Local media in Kazakhstan reported on Sunday that at least 164 people have died in the wake of violent protests this week.

Previously, officials had said 26 protesters and 16 security officers had been killed in the unrest that erupted over fuel hikes and escalated into clashes with law enforcement.

The Interior Ministry said more than 4,400 people have been arrested. The protests spread to the country’s largest city, Almaty, where demonstrators seized and burned government buildings.

The former head of Kazakhstan’s counterintelligence and anti-terror agency has been arrested on charges of attempted government overthrow.

The arrest of Karim Masimov was announced by the National Security Committee, which Masimov headed until he was removed this week by President Kassym-Jomart Tokayev.

A number of "strategic facilities" in Kazakhstan are under the guard of a Russia-led military alliance invited to restore order, the presidential office said.

At Tokayev's invitation, the Russia-led Collective Security Treaty Organisation (CSTO) sent troops to restore order, an intervention that comes at a time of high tension in Russia-US relations ahead of new talks on the Ukraine crisis.
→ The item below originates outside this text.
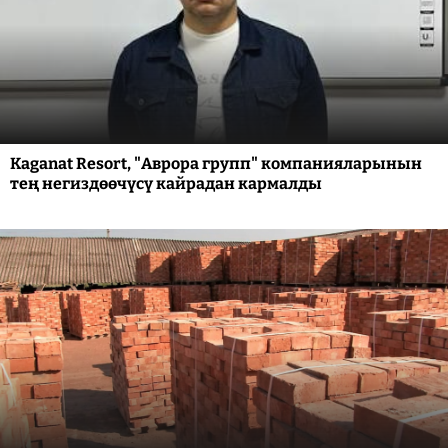
Kaganat Resort, "Аврора групп" компанияларынын
тең негиздөөчүсү кайрадан кармалды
"A number of strategic facilities have been transferred under the protection of the united peacekeeping contingent of the CSTO member states," the presidential office said in a statement detailing a security briefing chaired by Tokayev.
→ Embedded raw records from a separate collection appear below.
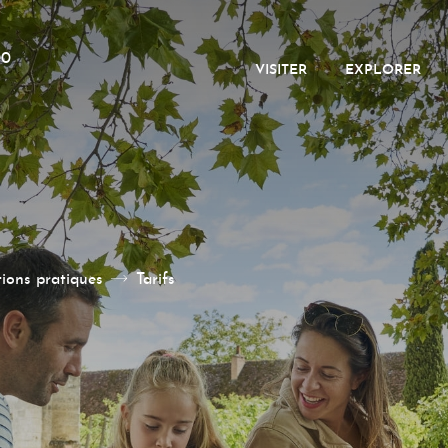
00
VISITER
EXPLORER
ions pratiques
Tarifs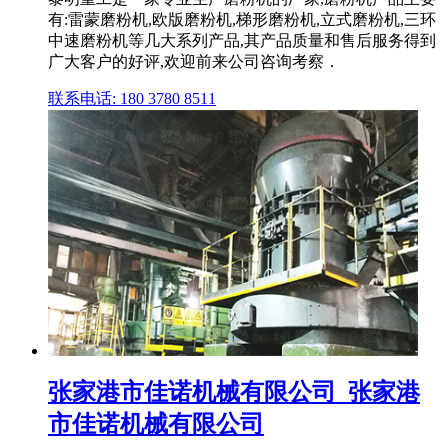
有:雷蒙磨粉机,欧版磨粉机,梯形磨粉机,立式磨粉机,三环
中速磨粉机等几大系列产品,其产品质量和售后服务得到
广大客户的好评,欢迎前来公司咨询考察．
联系电话: 180 3780 8511
张家港市佳诺机械有限公司_张家港
市佳诺机械有限公司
"The situation has been stabilised in all regions of the country," it said, adding law enforcement agencies had seized back control of administrative buildings and vital services were being restored.

The demonstrations in Kazakhstan began as a response to Tokayev replacing the president of the resource-rich former Soviet republic, Nursultan Nazarbayev.

The protests in the Central Asian nation were the most widespread since Kazakhstan’s independence from the Soviet Union in 1991.